Fridge Brilliance: At one point, Cabanela says that he recognized that the supposed doctor doing the autopsy on the corpse was a phony because he wasn't doing his job right. How did Cabanela know he wasn't doing his job right? Think about what we learn about Yomiel's body later, and it's obvious that it's because he didn't remark at all on the fact that Yomiel's body had no injuries at all, something Cabanela would know to be the case from prior experience.
Sissel saves many lives over the course of the evening. Nine of them, in fact: Lynne, Missile, the Justice Minister, Detective Rindge, Detective Jowd, Inspector Cabanela, the Park Hippie, the Pigeon Man and Yomiel. Of course, everybody knows how many lives cats are said to have...
The name of the park (and the meteor that "killed" Yomiel and started all of this Ghost Trick business) is Temsik — Kismet backwards, an Urdu word for fate. In other words, "reversed fate", what Sissel does best.
Sissel has amnesia, it happens to nearly everyone when they die. But did anyone else "lose" their literacy? Or believe that guns kill by sound instead of bullets? The only other character like that was Missile. Missile and Sissel are intellectual equals throughout the game.

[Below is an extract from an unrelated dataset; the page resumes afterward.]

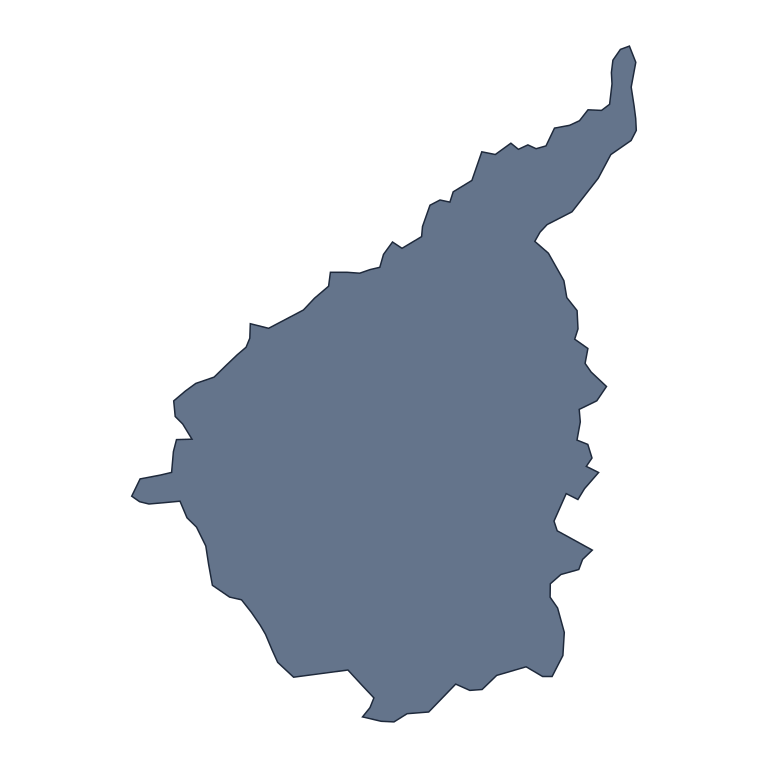 Itaara, Rio Grande do Sul, Brazil (Albers equal-area conic projection)
{"feature_id": "56859067B39409617821515", "entity_name": "Itaara", "entity_type": "district", "adm_level": 2, "iso_a3": "BRA", "parent_name": "Brazil", "parent_adm1": "Rio Grande do Sul", "projection": "albers", "projection_center": [-53.754, -29.56], "detail": "fine", "context": "isolated", "style": "filled", "palette": "slate", "viewbox_px": 768, "rotation_deg": 0, "n_neighbors": 0, "source": "geoboundaries", "source_scale": "gbopen_adm2", "svg_char_len": 1721}
<svg xmlns="http://www.w3.org/2000/svg" viewBox="0 0 768 768"><path d="M587.9,348.5L574.7,339.2L578.0,328.9L577.1,310.6L566.8,297.6L563.9,280.7L548.4,253.2L534.8,241.4L540.0,232.2L547.1,224.6L572.0,211.8L598.2,178.3L610.8,154.6L631.1,140.5L636.3,130.4L635.7,118.4L634.1,106.0L631.2,87.1L635.8,62.3L629.4,46.1L620.4,49.4L612.9,60.2L611.4,72.6L612.0,83.9L609.6,104.3L601.5,110.4L588.0,109.8L579.5,120.7L569.6,125.3L554.5,128.1L546.0,145.9L536.1,148.7L527.9,144.9L518.4,149.3L510.9,143.2L495.3,154.5L481.8,151.8L471.9,180.4L453.2,191.8L449.9,202.1L440.0,200.0L430.0,205.2L422.5,226.5L421.6,236.6L402.0,248.3L392.5,242.0L383.5,254.4L379.8,267.3L370.0,269.6L359.7,273.2L347.4,272.3L330.4,272.3L328.6,286.2L314.5,298.2L303.4,310.0L268.6,328.3L250.3,323.7L249.8,338.2L246.1,347.2L237.2,354.8L226.4,365.1L214.1,377.1L195.8,383.4L185.4,391.0L173.7,400.9L175.2,416.5L182.7,424.0L192.0,439.2L176.5,439.6L173.4,451.6L171.6,472.4L160.2,475.1L140.1,478.9L131.7,496.2L139.6,501.7L148.9,504.0L163.9,502.7L180.0,501.2L187.0,517.8L196.5,527.1L205.8,546.0L208.6,564.3L212.4,585.3L229.6,597.1L241.5,599.8L251.4,612.4L260.2,625.2L265.5,634.3L272.1,650.0L277.7,662.4L293.6,677.2L347.9,670.0L362.5,685.8L373.9,697.9L370.0,707.6L362.5,716.9L381.2,721.3L394.0,721.9L407.1,713.7L428.7,712.0L455.7,684.1L469.8,690.4L482.1,689.5L496.7,675.4L526.1,666.8L542.6,676.5L552.1,676.5L562.9,655.5L564.3,632.4L557.6,608.0L550.1,597.2L550.3,583.8L560.9,574.5L578.8,569.5L582.6,559.4L592.3,550.1L557.2,530.8L554.0,521.1L566.2,493.6L577.9,499.5L584.5,488.7L598.6,472.5L586.3,466.4L592.0,458.0L587.8,444.4L577.0,440.1L580.3,421.9L579.2,409.4L596.8,400.8L606.5,386.5L591.1,372.0L585.1,363.4L587.9,348.5Z" fill="#64748b" stroke="#1e293b" stroke-width="1.5"/></svg>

It's just that they act like opposites-like a dog and cat.
The reason Missile is far more powerful than Sissel or his previous-timeline self, and has reach on par with Yomiel? He died right above the main Temsik meteor. Yomiel was directly hit, but with a small fragment. Sissel, though, was a foot or two from said fragment, and Missile-Prime/Ray was barely in range at all.
Not entirely. Ray's suggestions to Sissel, in hindsight, clearly coincide with what keeps Lynne and Kamila safe. He also begins fading when Missile is killed in the current timeline.

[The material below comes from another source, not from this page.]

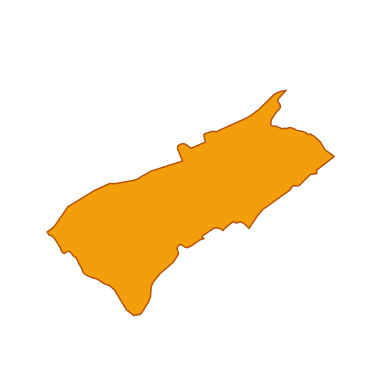 the Province of Mount Lebanon, rotated 212°
{"feature_id": "LBN-3025", "entity_name": "Mount Lebanon", "entity_type": "Province", "adm_level": 1, "iso_a3": "LBN", "parent_name": "Lebanon", "parent_adm1": "", "projection": "robinson", "projection_center": [35.671, 33.864], "detail": "fine", "context": "isolated", "style": "filled", "palette": "amber", "viewbox_px": 384, "rotation_deg": 212, "n_neighbors": 0, "source": "natural_earth", "source_scale": "10m", "svg_char_len": 2221}
<svg xmlns="http://www.w3.org/2000/svg" viewBox="0 0 384 384"><g transform="rotate(212 192 192)"><path d="M145.3,175.7L148.3,175.9L152.9,174.3L155.0,171.7L158.0,164.1L159.7,160.9L159.8,159.3L159.3,158.8L157.3,158.6L160.1,155.3L163.9,146.2L166.3,142.4L168.4,141.6L173.7,141.5L175.0,140.0L174.9,136.5L173.4,134.7L171.7,133.6L170.6,132.1L170.6,122.8L175.8,106.0L177.2,94.1L176.2,89.6L171.7,81.2L170.6,75.7L170.6,62.6L171.7,59.8L176.2,56.6L176.3,56.3L176.7,56.5L185.0,57.3L206.2,68.0L212.1,68.8L213.2,68.8L217.8,67.7L225.7,68.0L227.2,67.8L229.4,66.9L233.5,66.0L237.7,65.6L240.1,65.7L241.9,66.2L245.9,69.3L248.4,70.4L254.7,74.4L256.6,75.0L258.9,74.9L260.9,75.8L263.2,76.5L264.1,76.5L265.0,76.3L265.7,75.9L266.3,75.2L267.1,73.3L267.9,72.2L268.7,72.0L269.6,72.1L271.2,72.7L271.8,73.0L273.6,74.7L284.3,79.9L286.5,80.3L288.6,80.4L290.6,79.8L293.7,81.4L291.1,87.7L290.5,90.5L289.4,113.8L275.1,142.4L266.1,155.9L262.4,157.6L247.9,170.7L244.4,175.1L244.1,176.0L242.7,179.1L237.3,188.6L216.5,213.3L227.1,220.9L228.5,223.7L226.4,227.2L225.7,227.9L224.8,228.5L223.8,228.9L222.9,229.0L222.0,229.1L218.3,228.7L215.9,228.7L207.1,241.4L212.1,246.5L212.1,247.3L211.9,248.4L209.3,251.3L207.6,253.6L206.4,254.5L203.2,256.2L184.7,284.1L182.6,288.2L178.9,298.0L174.5,316.5L173.6,318.9L172.8,320.6L170.4,323.9L169.0,325.4L166.2,327.7L168.1,316.9L167.8,315.8L167.5,314.4L166.3,313.8L164.7,313.3L163.7,312.7L162.2,311.2L161.8,310.0L161.9,308.9L162.5,306.5L162.8,303.3L163.0,295.6L162.0,292.6L160.7,290.7L159.3,290.5L158.2,290.7L157.2,291.3L156.4,292.0L155.7,292.4L154.9,292.5L154.1,292.5L151.2,293.1L149.7,293.2L149.0,293.3L148.4,293.7L148.0,294.1L147.7,294.7L147.3,295.2L146.7,295.5L145.3,295.8L144.9,296.3L144.3,297.4L143.8,297.9L142.3,298.9L141.6,299.2L140.2,299.3L138.1,299.8L136.3,299.7L135.5,299.8L134.3,300.3L133.7,300.6L130.0,302.0L127.7,302.5L124.5,302.3L123.7,302.5L123.2,302.9L122.8,303.4L122.3,304.0L121.1,303.8L117.5,303.9L109.7,302.5L101.4,298.2L91.9,297.8L90.3,297.1L97.9,276.6L95.9,273.9L100.9,269.6L104.7,253.9L110.1,250.4L109.9,245.8L122.6,214.9L123.8,207.3L124.4,191.4L130.5,192.7L134.8,192.6L135.9,191.9L137.1,190.1L138.0,189.1L141.5,188.8L145.2,177.4L145.3,175.7Z" fill="#f59e0b" stroke="#b45309" stroke-width="1.5"/></g></svg>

Squick: The toilet pipe system that is used by some prisoners to communicate with each other is a brilliant idea. Then again, they must also use and flush their toilets after more... mundane acts, and the bell of the receiver prisoner presumably jingles then too...
Chapter 9 tops it with the escape sequence. Stairs, anyone?
Chapter 10 wins the record for forcing the most restarts, including at least one where you have to erase a checkpoint.
Chapter 14's umbrella has stumped many people.
Made even worse by the fact that the hint that you get when you miss the critical point (namely when the park guardian jumps upon the seesaw) is misleading; it implies you have to stop him from running, which you couldn't really do. You do have to delay him, but it doesn't have anything to do with making him stop running.
Chapter 15, made more complicated by the presence of the Manipulator.
The underlying animation is incredibly good, which is to say the character models and movements are fantastic. However, their translation into a few pixels on a DS screen doesn't do the animation anywhere near the amount of justice it deserves.
In other words, it looks great in motion, but makes for awful magazine screenshots. A very common thing with DS games.
The Temsik meteorite, when we finally see it fall in the final chapter.Spectacular.
The Woobie: It's impossible not to feel for Kamila considering all she goes through.
Same goes for Yomiel, too, for that matter, after his Heel Face Turn.